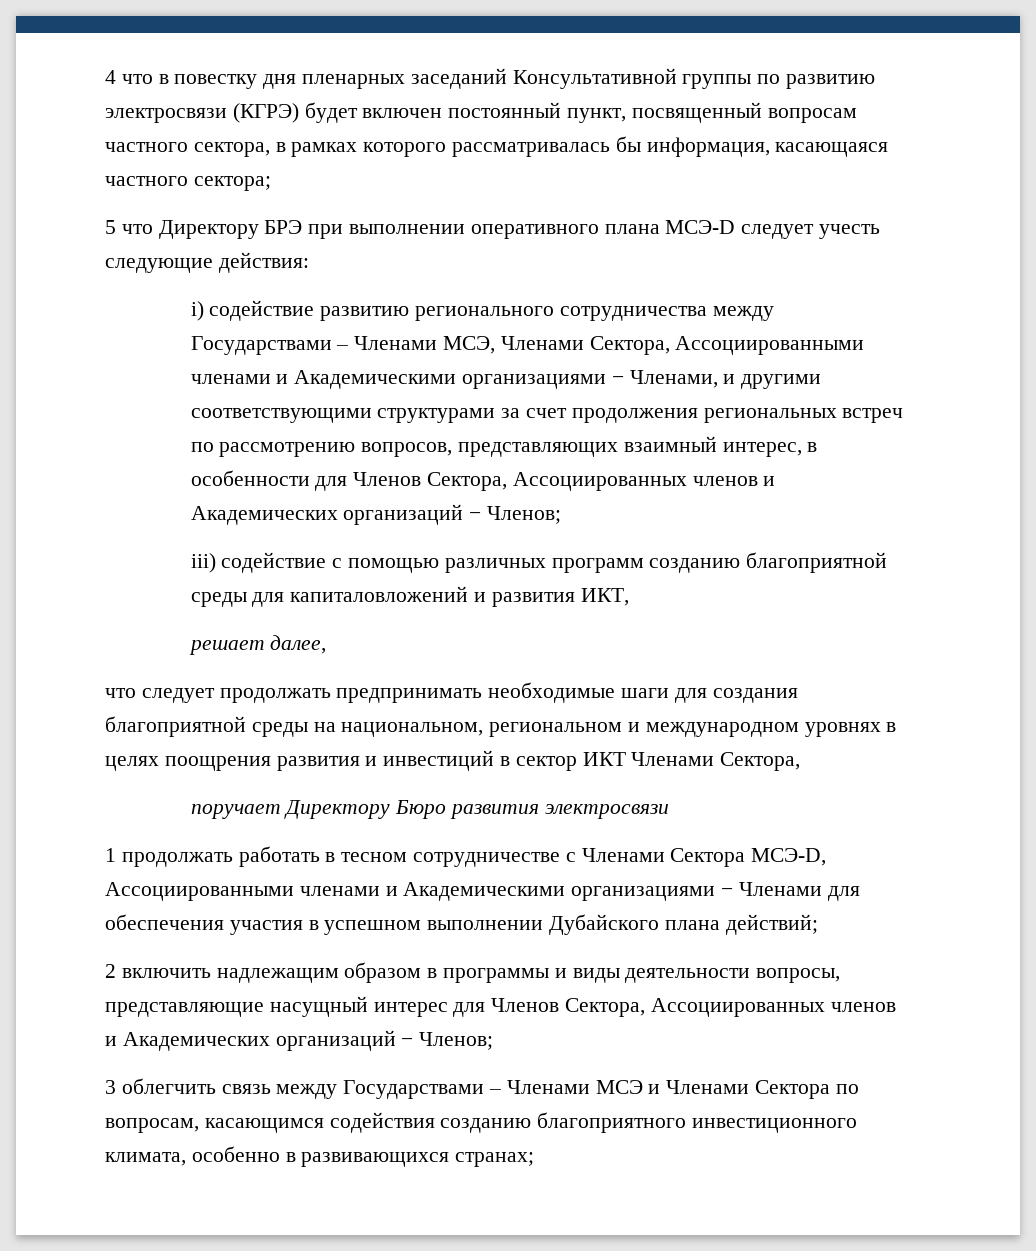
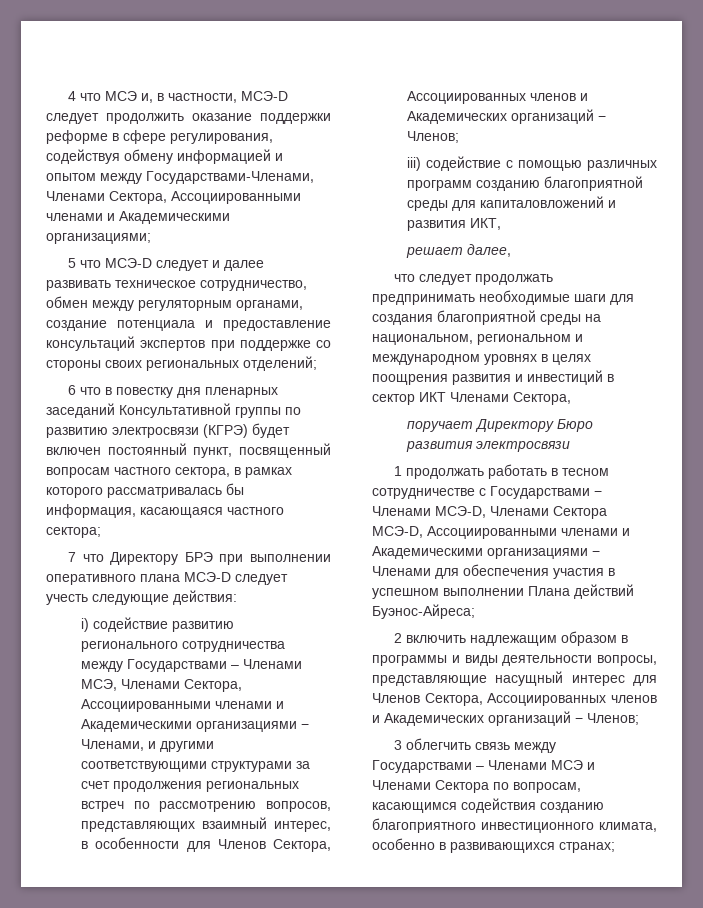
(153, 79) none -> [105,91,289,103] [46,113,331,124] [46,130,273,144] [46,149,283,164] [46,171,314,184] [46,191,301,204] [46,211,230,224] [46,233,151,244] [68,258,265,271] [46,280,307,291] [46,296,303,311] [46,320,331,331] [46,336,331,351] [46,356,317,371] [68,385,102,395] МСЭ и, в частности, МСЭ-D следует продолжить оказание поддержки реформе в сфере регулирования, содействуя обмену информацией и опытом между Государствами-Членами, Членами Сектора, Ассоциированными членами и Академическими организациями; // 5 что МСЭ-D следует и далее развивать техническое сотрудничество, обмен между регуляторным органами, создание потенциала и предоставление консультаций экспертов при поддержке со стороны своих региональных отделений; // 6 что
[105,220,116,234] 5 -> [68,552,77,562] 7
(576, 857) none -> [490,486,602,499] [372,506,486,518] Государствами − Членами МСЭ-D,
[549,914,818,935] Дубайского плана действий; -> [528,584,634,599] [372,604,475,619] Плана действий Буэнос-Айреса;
####################
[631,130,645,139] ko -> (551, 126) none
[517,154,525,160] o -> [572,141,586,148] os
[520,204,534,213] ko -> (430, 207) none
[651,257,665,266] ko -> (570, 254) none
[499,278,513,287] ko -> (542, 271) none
####################
WHAT TO WORK ON ::
Repeat, word for word, the lines above between the line holding "(153, 79) none" and the line holding "(576, 857) none", inclusive; omit everything else.

TASK SOLUTION ::
(153, 79) none -> [105,91,289,103] [46,113,331,124] [46,130,273,144] [46,149,283,164] [46,171,314,184] [46,191,301,204] [46,211,230,224] [46,233,151,244] [68,258,265,271] [46,280,307,291] [46,296,303,311] [46,320,331,331] [46,336,331,351] [46,356,317,371] [68,385,102,395] МСЭ и, в частности, МСЭ-D следует продолжить оказание поддержки реформе в сфере регулирования, содействуя обмену информацией и опытом между Государствами-Членами, Членами Сектора, Ассоциированными членами и Академическими организациями; // 5 что МСЭ-D следует и далее развивать техническое сотрудничество, обмен между регуляторным органами, создание потенциала и предоставление консультаций экспертов при поддержке со стороны своих региональных отделений; // 6 что
[105,220,116,234] 5 -> [68,552,77,562] 7
(576, 857) none -> [490,486,602,499] [372,506,486,518] Государствами − Членами МСЭ-D,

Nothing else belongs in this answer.